-- Source data follows --

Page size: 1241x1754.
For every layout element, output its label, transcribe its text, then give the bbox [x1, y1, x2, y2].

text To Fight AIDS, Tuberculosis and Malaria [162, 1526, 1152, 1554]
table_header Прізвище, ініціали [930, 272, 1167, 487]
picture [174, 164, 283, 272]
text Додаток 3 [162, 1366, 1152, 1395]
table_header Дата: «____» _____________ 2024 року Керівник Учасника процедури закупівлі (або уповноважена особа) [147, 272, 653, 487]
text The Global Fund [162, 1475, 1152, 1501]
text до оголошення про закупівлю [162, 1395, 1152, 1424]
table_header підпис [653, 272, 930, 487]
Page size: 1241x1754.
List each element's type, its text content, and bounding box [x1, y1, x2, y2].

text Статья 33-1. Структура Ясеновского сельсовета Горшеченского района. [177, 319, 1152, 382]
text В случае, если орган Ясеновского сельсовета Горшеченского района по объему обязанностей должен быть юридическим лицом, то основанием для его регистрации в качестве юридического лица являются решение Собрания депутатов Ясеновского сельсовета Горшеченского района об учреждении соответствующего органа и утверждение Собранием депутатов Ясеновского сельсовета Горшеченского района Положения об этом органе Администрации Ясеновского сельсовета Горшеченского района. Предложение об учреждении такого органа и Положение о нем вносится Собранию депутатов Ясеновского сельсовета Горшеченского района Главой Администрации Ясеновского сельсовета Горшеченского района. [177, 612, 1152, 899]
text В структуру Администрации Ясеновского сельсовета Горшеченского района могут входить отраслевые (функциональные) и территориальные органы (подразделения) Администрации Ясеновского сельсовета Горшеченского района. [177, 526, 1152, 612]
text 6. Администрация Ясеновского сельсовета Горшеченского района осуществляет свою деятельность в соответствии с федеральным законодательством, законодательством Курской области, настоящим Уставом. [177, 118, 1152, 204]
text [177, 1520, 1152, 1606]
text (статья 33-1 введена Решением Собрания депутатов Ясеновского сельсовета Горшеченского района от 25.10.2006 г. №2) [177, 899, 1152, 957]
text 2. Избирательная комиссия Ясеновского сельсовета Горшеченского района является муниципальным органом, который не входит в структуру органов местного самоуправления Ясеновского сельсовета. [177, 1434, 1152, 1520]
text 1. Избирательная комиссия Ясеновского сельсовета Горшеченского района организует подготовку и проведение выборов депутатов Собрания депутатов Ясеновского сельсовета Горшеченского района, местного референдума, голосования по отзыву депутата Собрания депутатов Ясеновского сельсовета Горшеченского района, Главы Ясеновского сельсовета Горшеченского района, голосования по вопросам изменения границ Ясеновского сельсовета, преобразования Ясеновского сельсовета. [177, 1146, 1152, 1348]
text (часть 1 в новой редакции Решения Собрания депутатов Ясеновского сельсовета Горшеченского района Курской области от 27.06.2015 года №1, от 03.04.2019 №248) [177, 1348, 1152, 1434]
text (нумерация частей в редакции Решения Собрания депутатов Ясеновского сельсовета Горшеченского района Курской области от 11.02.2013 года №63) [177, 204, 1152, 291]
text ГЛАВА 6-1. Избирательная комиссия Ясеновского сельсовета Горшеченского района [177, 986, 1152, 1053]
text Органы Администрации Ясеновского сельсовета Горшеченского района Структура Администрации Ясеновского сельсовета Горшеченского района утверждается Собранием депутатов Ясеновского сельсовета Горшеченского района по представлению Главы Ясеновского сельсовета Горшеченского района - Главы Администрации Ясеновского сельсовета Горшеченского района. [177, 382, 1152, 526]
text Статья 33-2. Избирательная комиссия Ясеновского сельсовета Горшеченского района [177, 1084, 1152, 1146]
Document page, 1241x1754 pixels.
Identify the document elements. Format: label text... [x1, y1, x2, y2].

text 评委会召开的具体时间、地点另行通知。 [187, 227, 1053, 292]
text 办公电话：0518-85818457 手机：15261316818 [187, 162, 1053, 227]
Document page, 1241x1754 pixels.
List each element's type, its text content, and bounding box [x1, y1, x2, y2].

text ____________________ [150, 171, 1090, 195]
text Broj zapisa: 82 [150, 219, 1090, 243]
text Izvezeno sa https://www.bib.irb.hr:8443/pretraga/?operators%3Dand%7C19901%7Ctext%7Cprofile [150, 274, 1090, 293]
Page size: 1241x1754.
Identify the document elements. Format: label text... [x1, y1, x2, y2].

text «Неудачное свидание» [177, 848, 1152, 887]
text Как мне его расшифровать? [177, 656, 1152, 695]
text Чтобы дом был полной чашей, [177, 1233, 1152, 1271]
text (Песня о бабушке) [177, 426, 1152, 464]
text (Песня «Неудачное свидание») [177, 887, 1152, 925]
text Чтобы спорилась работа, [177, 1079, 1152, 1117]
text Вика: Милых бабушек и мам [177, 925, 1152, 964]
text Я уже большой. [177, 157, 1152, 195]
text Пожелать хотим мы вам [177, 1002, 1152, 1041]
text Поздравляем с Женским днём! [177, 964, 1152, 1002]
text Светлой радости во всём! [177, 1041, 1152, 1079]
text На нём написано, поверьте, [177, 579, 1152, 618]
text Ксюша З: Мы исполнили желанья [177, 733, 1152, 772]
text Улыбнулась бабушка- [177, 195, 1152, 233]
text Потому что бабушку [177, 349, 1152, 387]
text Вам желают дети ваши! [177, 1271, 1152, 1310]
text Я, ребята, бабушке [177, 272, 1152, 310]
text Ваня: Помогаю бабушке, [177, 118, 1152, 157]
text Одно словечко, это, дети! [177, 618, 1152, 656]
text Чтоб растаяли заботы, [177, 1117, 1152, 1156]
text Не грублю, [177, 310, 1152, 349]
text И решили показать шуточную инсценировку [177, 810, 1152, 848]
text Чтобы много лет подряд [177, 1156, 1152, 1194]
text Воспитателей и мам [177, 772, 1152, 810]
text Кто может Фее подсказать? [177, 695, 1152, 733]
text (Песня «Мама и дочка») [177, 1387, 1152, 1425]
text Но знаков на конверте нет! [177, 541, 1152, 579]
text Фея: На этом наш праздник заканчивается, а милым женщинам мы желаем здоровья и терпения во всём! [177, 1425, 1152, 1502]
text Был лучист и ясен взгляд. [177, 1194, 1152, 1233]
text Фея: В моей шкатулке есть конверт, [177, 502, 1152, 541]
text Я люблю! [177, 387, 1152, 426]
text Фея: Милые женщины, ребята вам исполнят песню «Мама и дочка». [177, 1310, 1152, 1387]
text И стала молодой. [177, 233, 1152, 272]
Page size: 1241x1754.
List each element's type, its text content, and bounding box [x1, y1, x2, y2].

-- Source data concluded --

> _Exercise aim_:
Exact copies of all the entries above are required.

> _Result_:
Page size: 1241x1754.
For every layout element, output its label, transcribe its text, then give the bbox [x1, y1, x2, y2].

text To Fight AIDS, Tuberculosis and Malaria [162, 1526, 1152, 1554]
table_header Прізвище, ініціали [930, 272, 1167, 487]
picture [174, 164, 283, 272]
text Додаток 3 [162, 1366, 1152, 1395]
table_header Дата: «____» _____________ 2024 року Керівник Учасника процедури закупівлі (або уповноважена особа) [147, 272, 653, 487]
text The Global Fund [162, 1475, 1152, 1501]
text до оголошення про закупівлю [162, 1395, 1152, 1424]
table_header підпис [653, 272, 930, 487]
Page size: 1241x1754.
List each element's type, its text content, and bounding box [x1, y1, x2, y2].

text Статья 33-1. Структура Ясеновского сельсовета Горшеченского района. [177, 319, 1152, 382]
text В случае, если орган Ясеновского сельсовета Горшеченского района по объему обязанностей должен быть юридическим лицом, то основанием для его регистрации в качестве юридического лица являются решение Собрания депутатов Ясеновского сельсовета Горшеченского района об учреждении соответствующего органа и утверждение Собранием депутатов Ясеновского сельсовета Горшеченского района Положения об этом органе Администрации Ясеновского сельсовета Горшеченского района. Предложение об учреждении такого органа и Положение о нем вносится Собранию депутатов Ясеновского сельсовета Горшеченского района Главой Администрации Ясеновского сельсовета Горшеченского района. [177, 612, 1152, 899]
text В структуру Администрации Ясеновского сельсовета Горшеченского района могут входить отраслевые (функциональные) и территориальные органы (подразделения) Администрации Ясеновского сельсовета Горшеченского района. [177, 526, 1152, 612]
text 6. Администрация Ясеновского сельсовета Горшеченского района осуществляет свою деятельность в соответствии с федеральным законодательством, законодательством Курской области, настоящим Уставом. [177, 118, 1152, 204]
text [177, 1520, 1152, 1606]
text (статья 33-1 введена Решением Собрания депутатов Ясеновского сельсовета Горшеченского района от 25.10.2006 г. №2) [177, 899, 1152, 957]
text 2. Избирательная комиссия Ясеновского сельсовета Горшеченского района является муниципальным органом, который не входит в структуру органов местного самоуправления Ясеновского сельсовета. [177, 1434, 1152, 1520]
text 1. Избирательная комиссия Ясеновского сельсовета Горшеченского района организует подготовку и проведение выборов депутатов Собрания депутатов Ясеновского сельсовета Горшеченского района, местного референдума, голосования по отзыву депутата Собрания депутатов Ясеновского сельсовета Горшеченского района, Главы Ясеновского сельсовета Горшеченского района, голосования по вопросам изменения границ Ясеновского сельсовета, преобразования Ясеновского сельсовета. [177, 1146, 1152, 1348]
text (часть 1 в новой редакции Решения Собрания депутатов Ясеновского сельсовета Горшеченского района Курской области от 27.06.2015 года №1, от 03.04.2019 №248) [177, 1348, 1152, 1434]
text (нумерация частей в редакции Решения Собрания депутатов Ясеновского сельсовета Горшеченского района Курской области от 11.02.2013 года №63) [177, 204, 1152, 291]
text ГЛАВА 6-1. Избирательная комиссия Ясеновского сельсовета Горшеченского района [177, 986, 1152, 1053]
text Органы Администрации Ясеновского сельсовета Горшеченского района Структура Администрации Ясеновского сельсовета Горшеченского района утверждается Собранием депутатов Ясеновского сельсовета Горшеченского района по представлению Главы Ясеновского сельсовета Горшеченского района - Главы Администрации Ясеновского сельсовета Горшеченского района. [177, 382, 1152, 526]
text Статья 33-2. Избирательная комиссия Ясеновского сельсовета Горшеченского района [177, 1084, 1152, 1146]
Document page, 1241x1754 pixels.
Identify the document elements. Format: label text... [x1, y1, x2, y2].

text 评委会召开的具体时间、地点另行通知。 [187, 227, 1053, 292]
text 办公电话：0518-85818457 手机：15261316818 [187, 162, 1053, 227]
Document page, 1241x1754 pixels.
List each element's type, its text content, and bounding box [x1, y1, x2, y2].

text ____________________ [150, 171, 1090, 195]
text Broj zapisa: 82 [150, 219, 1090, 243]
text Izvezeno sa https://www.bib.irb.hr:8443/pretraga/?operators%3Dand%7C19901%7Ctext%7Cprofile [150, 274, 1090, 293]
Page size: 1241x1754.
Identify the document elements. Format: label text... [x1, y1, x2, y2].

text «Неудачное свидание» [177, 848, 1152, 887]
text Как мне его расшифровать? [177, 656, 1152, 695]
text Чтобы дом был полной чашей, [177, 1233, 1152, 1271]
text (Песня о бабушке) [177, 426, 1152, 464]
text (Песня «Неудачное свидание») [177, 887, 1152, 925]
text Чтобы спорилась работа, [177, 1079, 1152, 1117]
text Вика: Милых бабушек и мам [177, 925, 1152, 964]
text Я уже большой. [177, 157, 1152, 195]
text Пожелать хотим мы вам [177, 1002, 1152, 1041]
text Поздравляем с Женским днём! [177, 964, 1152, 1002]
text Светлой радости во всём! [177, 1041, 1152, 1079]
text На нём написано, поверьте, [177, 579, 1152, 618]
text Ксюша З: Мы исполнили желанья [177, 733, 1152, 772]
text Улыбнулась бабушка- [177, 195, 1152, 233]
text Потому что бабушку [177, 349, 1152, 387]
text Вам желают дети ваши! [177, 1271, 1152, 1310]
text Я, ребята, бабушке [177, 272, 1152, 310]
text Ваня: Помогаю бабушке, [177, 118, 1152, 157]
text Одно словечко, это, дети! [177, 618, 1152, 656]
text Чтоб растаяли заботы, [177, 1117, 1152, 1156]
text Не грублю, [177, 310, 1152, 349]
text И решили показать шуточную инсценировку [177, 810, 1152, 848]
text Чтобы много лет подряд [177, 1156, 1152, 1194]
text Воспитателей и мам [177, 772, 1152, 810]
text Кто может Фее подсказать? [177, 695, 1152, 733]
text (Песня «Мама и дочка») [177, 1387, 1152, 1425]
text Но знаков на конверте нет! [177, 541, 1152, 579]
text Фея: На этом наш праздник заканчивается, а милым женщинам мы желаем здоровья и терпения во всём! [177, 1425, 1152, 1502]
text Был лучист и ясен взгляд. [177, 1194, 1152, 1233]
text Фея: В моей шкатулке есть конверт, [177, 502, 1152, 541]
text Я люблю! [177, 387, 1152, 426]
text Фея: Милые женщины, ребята вам исполнят песню «Мама и дочка». [177, 1310, 1152, 1387]
text И стала молодой. [177, 233, 1152, 272]
Page size: 1241x1754.
List each element's type, its text content, and bounding box [x1, y1, x2, y2].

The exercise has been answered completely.